Lecture Topic
In the 1960s and 1970s, visionary architectural drawings imagined artificial natures that were abstract, richly narrative, and deeply embedded with social and political ambitions. Figures like Peter Cook and Archigram, Emilio Ambasz, Charles Jencks, and Paolo Soleri pioneered these speculative ecologies, leaving a legacy that continues to inform contemporary architecture. Architects such as Jean Nouvel, Édouard François, Kengo Kuma, and Stefano Boeri have revived and reinterpreted these traditions, engaging directly with cities to challenge conventional divisions between architecture and botanical matter.

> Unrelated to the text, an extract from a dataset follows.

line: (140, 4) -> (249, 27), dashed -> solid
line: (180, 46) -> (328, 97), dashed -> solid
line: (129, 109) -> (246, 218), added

Annette Fierro’s lecture will explore how these visionary practices confront the climate crisis, using architecture’s representational power to provoke public imagination and reconfigure political landscapes.
Speaker Biography
Annette Fierro is an architect, scholar, and author whose work investigates the intersections of technology, urban culture, and architecture. Her book The Glass State: The Technology of the Spectacle, 1981–98 (MIT Press, 2003) explores the role of glass in François Mitterrand’s monumental civic projects in Paris. In Architectures of the Technopolis: Archigram and the British High Tech (Lund Humphries, 2023), she traces the evolution of radical technological ideas from the 1960s to London’s contemporary high-tech architecture.
Fierro’s current research focuses on the imposition of artificial botanical forms in urban contexts—experiments originating in the 1960s that have gained urgency amid today’s climate crisis. An associate professor at the University of Pennsylvania Weitzman School of Design, she integrates these critical themes into her studio and seminar teaching.